Indeed, it’s immediately apparent that this isn’t the sound of a band knocking out tracks for the sake of it. Whereas Breakfast Of Failures offered a cathartic dose of sonic rage (“a botched tantrum transplant that leaves you convulsing with adrenaline and viscous inklings,” as we put it last November), Fly Right sounds like a band really enjoying themselves. Not to suggest that they weren’t before, just that this record isn’t so angry. In fact, more than anything you’d describe it as… wait for it… fun.

Although at the bass-light beginning of ‘Tar Paper’ the main shock is how tinny it sounds, even if in this case it’s a tin full of hyperactive wasps. Some sci-fi-tastic phaser blasts add a chilly feel towards the end, although the roaring vocals are as guttural as ever despite the surfeit of treble.

Still, if the opening feels like a shock it’s compounded by the maniacal garage-surf instrumental ‘A Clock, A Window, A Pyramid’, which is as grittily catchy as early Archie Bronson Outfit with a schlock horror edge. Music to read old EC comics to if ever I heard it.

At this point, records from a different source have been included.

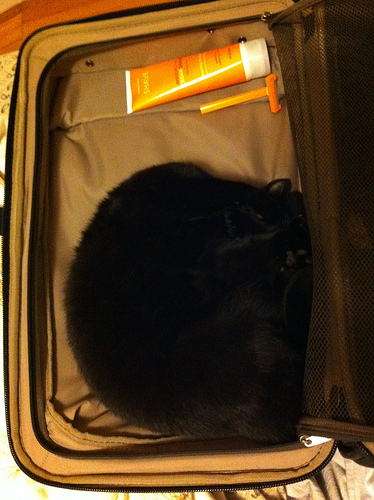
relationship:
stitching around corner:
[48, 376, 129, 443] [19, 339, 134, 472]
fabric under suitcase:
[3, 434, 176, 497] [0, 1, 359, 494]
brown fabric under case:
[316, 452, 361, 491] [0, 2, 372, 490]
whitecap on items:
[236, 38, 273, 80] [124, 37, 281, 112]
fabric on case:
[309, 6, 373, 422] [0, 0, 374, 500]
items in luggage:
[124, 37, 281, 112] [10, 4, 369, 359]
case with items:
[0, 0, 374, 500] [103, 36, 307, 147]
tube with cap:
[123, 38, 280, 109] [231, 31, 274, 82]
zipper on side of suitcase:
[2, 437, 349, 497] [0, 1, 359, 494]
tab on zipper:
[305, 434, 331, 444] [12, 443, 372, 493]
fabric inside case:
[266, 0, 373, 445] [0, 0, 374, 500]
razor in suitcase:
[195, 63, 287, 135] [0, 1, 359, 494]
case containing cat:
[0, 0, 374, 500] [57, 159, 317, 456]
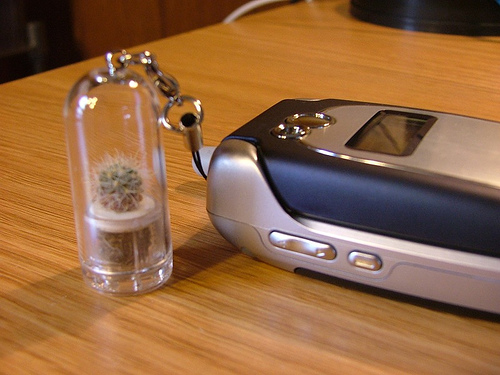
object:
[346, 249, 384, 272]
button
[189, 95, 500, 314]
call phone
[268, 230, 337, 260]
button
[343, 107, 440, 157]
screen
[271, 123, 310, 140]
lens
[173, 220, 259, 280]
shade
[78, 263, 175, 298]
edge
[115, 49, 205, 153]
chain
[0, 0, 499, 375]
table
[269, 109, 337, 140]
camera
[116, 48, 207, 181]
strap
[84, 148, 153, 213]
ball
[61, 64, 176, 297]
container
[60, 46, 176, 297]
glass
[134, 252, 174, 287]
edge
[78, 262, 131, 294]
edge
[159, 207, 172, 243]
edge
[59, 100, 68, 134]
edge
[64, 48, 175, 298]
decoration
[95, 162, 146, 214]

The 88 seconds of ‘Holy Road’ is even more playful, with freaky tremolo riffs springing out all over the shop like someone’s just sprung open a can of snakes.

It’s not all fun and games though. ‘Apes Live A Life’ stomps forward with determination but not much purpose (not unlike an ape in fact), before the more satisfying ‘Diamond Days’ kicks off with the same sort of country-garage sleaze that Fat White Family frequently wallow in, before hitting a chorus that a stoned Marc Bolan might have once whistled.

It wouldn’t be The Blind Shake without a bit of brutal noise though, and the clanging guitar chords that finish the track off do the trick, ringing out like a sword clattering against a solid steel shield. (Which reminds me, must get round to watching those Game Of Thrones episodes that leaked.)

A well-timed injection of energy is provided by ‘More Land’, which pegs along like it’s being chased by the cops, and ‘Yellow’ keeps up the pace by bouncing around like Tigger after finally being refused service at the Hundred Acre Wood branch of Wetherspoons. This, and the snotty howl of dissatisfaction that is the title track, will undoubtedly be great live.

Final track ‘Salt’ is perhaps the most fun of all the frisky offerings on Fly Right. A chirpy guitar line flits all over the thrashy acoustic guitars as The Blind Shake bash out the most thrilling country-punk party track since Dead Kennedys took on the Rawhide theme. If you don’t think there’s enough music out there that makes you want to throw your head back and holler ‘YEEEEEE-HA!’, then this one is definitely for you.

So if Breakfast Of Failures was a record which could take a rainbow and smash it to bits, Fly Right takes the sharpest shard and uses it to tickle your feet. It may not quite give you that same adrenaline rush, but ultimately The Blind Shake have just gifted you the most fun twenty minutes you’re likely to have today. Accept the offer my friends, and Fly Right.